Political ideology sounds like the bottom-line motivation by conservative legislators to scrap Common Core — a universal system of nationally recognized classroom standards for college and career readiness adopted in 46 states, and already being implemented in Indiana. The standards’ educational value to kids in grades kindergarten through high school is all that matters.

The Legislature will conduct a committee hearing this week on a bill filed by state Sen. Scott Schneider, R-Indianapolis, to withdraw Indiana from the Common Core implementation. The gesture seems ironic. The Indiana Board of Education — appointed by the Republican governor, Mitch Daniels — adopted the Common Core standards unanimously in 2010. In that same time period, the Republican-dominated Legislature enacted sweeping school reforms, supported by the governor and his superintendent of public instruction, Tony Bennett, who pushed for Common Core.

Now, with implementation of those standards under way and expected to be complete by 2014-15, conservatives want Common Core stopped. They cite somewhat vague objections to the educational content of the standards. And, to be sure, newly elected superintendent of public instruction Glenda Ritz, who unseated Bennett in November, raised valid questions about Common Core during her campaign. But the impetus behind this backlash is the involvement of the federal government in Common Core’s spread and, more directly, President Obama’s support of the standards. Tea partiers and national special-interest groups, such as the Americans for Prosperity super PAC, see Common Core as another example of federal encroachment onto state and local government turf.

They contend Common Core was pushed on Indiana, and that our previous state standards for achievement are better. They also claim that Ritz won last fall because of conservative anger at Bennett for pushing Indiana to join other states in adopting Common Core.

The reality is, though, that Bennett lost for a variety of reasons. Topping that list was the fact that Hoosiers grew concerned from firsthand reports from their own kids, grandchildren, and neighbors or relatives who are teachers, about uncertainty in the schools from the waves of untested reforms. It was too much too fast, with little breathing room to assess the pros and cons.
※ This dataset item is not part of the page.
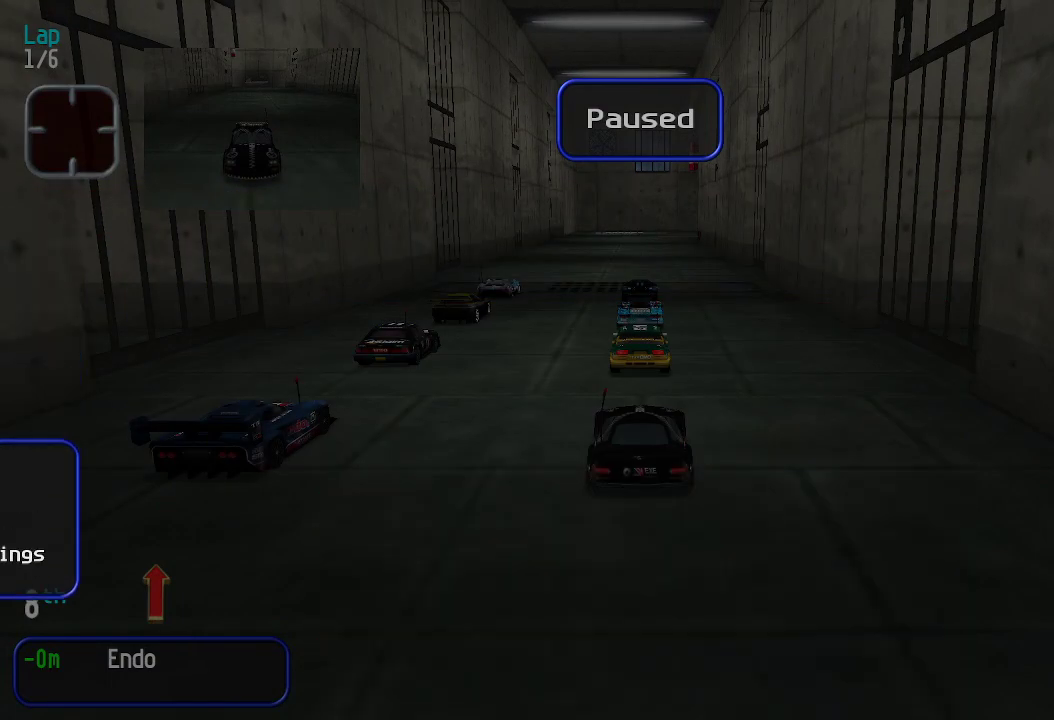
{"keys": [], "events": []}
Also, the Common Core Standards were the brainchild of the National Governors Association and the Council of Chief State School Officers, not the federal government. The U.S. government has spent $360 million to support the movement toward development of testing through the Partnership for Assessment of Readiness for College and Careers (which will take the place of ISTEP in Indiana), said Terry Spradlin, director for education policy at the Indiana University Center for Evaluation and Education Policy. That progression does not deserve disruption simply because of the Washington involvement.

As for the old standards’ superiority, the state Department of Education says the Indiana Common Core Standards were shaped to improve on the previous guidelines. They are, according to the DOE, more rigorous and targeted at in-depth mastery of a topic, rather than standards “a mile wide but only an inch deep.”

Common Core addresses some of the very complaints conservatives raised in validating the push for reforms, including statistics claiming Hoosier students were achieving below those in other countries. “The experts who have developed the standards assure us that they have been internationally benchmarked with the K-12 standards of other nations,” Spradlin said. “So, if a student is proficient in each subject here in the U.S., then they will be ready to compete and succeed internationally.”

Kids in Indiana share the same learning needs as those in Kentucky, Illinois, Ohio and Michigan — all Common Core states. The uniformity can save taxpayers from state to state money by not reinventing their own educational wheels. If the standards need tweaked or updated, then legislators should push for those changes. Common Core should not be rejected for ideological reasons.